We took Tupi to the vet again and again. He gave him shots of antibiotics for a urinary tract infection. We paid $50 per bag for special urinary tract health cat food. All to no avail.
Finally we started to see Tupi pee. He didn't squat down like he would in the litter box, instead, he stood straight up and his tail quivered as he peed.
Perhaps if we hadn't dressed him up as a chicken for Halloween
one year, he wouldn't have misbehaved.
I found an article at Cornell University that described this exact action and called it "spraying." Of course, Tupi has been fixed, but according to Cornell, about 10 percent of male cats that have been fixed can spray. Weren't we lucky to be among the 10 percent. Then I started to correlate the spraying with the times that Tupi did it. Mostly, it was in the morning when the outdoor cats were traipsing over to the neighbor's house for breakfast. She made a habit of feeding all the stray cats.
Some of the outdoor cats didn't seem to bother Tupi. He'd sit on the other side of the screen from a long-haired gray and white cat while they batted at each other.
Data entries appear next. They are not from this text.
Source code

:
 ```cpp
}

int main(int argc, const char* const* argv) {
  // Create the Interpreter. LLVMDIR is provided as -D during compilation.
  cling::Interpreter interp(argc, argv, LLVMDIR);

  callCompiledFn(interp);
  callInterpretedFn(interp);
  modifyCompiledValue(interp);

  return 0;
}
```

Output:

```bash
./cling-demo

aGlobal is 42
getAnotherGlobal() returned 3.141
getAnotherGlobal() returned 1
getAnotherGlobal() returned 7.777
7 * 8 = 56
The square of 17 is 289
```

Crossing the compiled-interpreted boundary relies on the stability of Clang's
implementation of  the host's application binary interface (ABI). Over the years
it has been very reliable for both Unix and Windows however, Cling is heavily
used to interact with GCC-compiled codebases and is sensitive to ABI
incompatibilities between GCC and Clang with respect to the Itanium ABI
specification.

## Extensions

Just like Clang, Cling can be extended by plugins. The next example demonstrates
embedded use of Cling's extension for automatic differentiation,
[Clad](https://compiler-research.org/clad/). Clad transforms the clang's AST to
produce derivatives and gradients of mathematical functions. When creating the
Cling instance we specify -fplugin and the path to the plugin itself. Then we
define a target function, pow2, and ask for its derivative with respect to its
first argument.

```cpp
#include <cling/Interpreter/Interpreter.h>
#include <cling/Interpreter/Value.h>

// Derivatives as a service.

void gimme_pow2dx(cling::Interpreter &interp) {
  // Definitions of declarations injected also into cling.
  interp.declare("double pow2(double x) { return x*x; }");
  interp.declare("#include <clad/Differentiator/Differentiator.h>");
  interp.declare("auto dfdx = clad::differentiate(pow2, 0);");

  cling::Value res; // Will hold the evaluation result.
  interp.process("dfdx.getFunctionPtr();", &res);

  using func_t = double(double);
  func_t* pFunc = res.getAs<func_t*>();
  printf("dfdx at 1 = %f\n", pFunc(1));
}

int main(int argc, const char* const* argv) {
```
But one particular cat drove him crazy.
This cat was black and white, just like him. Maybe he felt like he was seeing himself enjoy freedom.
So when we had a little spare money, Earl and I went to Petco and bought Tupi and handsome purple collar with little white paw prints. We had a purple heart engraved with our phone number and address. We left the bell on his collar as a warning to any birds he might be chasing. We put the collar around Tupi's neck and we let him outside.
He was hesitant at first, afraid we'd scoop him up and plop him back in the house. After a while, he found a patch of dirt and rolled in it. He crouched on one side of the chain link fence and growled at the dogs next door.
He has seemed to adjust. Most of the time he spends lying in the yard, surveying his kingdom. One day I found him lying on the porch swing with his friend the white and gray cat lying in the chair next to him.
I haven't seen him spray and haven't smelled any evidence of it.
I guess he just wanted to get outside and protect the house from the other cats that prowled around.
Now, I just have to figure out how to explain to the younger cat that he doesn't get to go outside unless he starts acting up. Some parenting lesson, huh?

3 comments:

Esme said...

Interesting, I knew that cats were very protected their territory but did not realize it would include spraying, I am not lecturing-but I hope that you are not next to a road-we lost a cat to a car and it broke my heart, I had never seen her on the road but one night there was a racoon in our driveaway and I think she fled to the street.

Nise' said...

I had one of those 10% that could still spray too. Thankfully, he did not do it inside, but he did do it against the house on the deck if the neighbor cat would come to visit. Once they got to know each other, he quit doing it. Glad you figured out what was causing the behavior.

Paulita said...

Esme, You're right that I would be devastated if something happened to Tupi, but I feel like allowing him to go outside is the only way to keep him.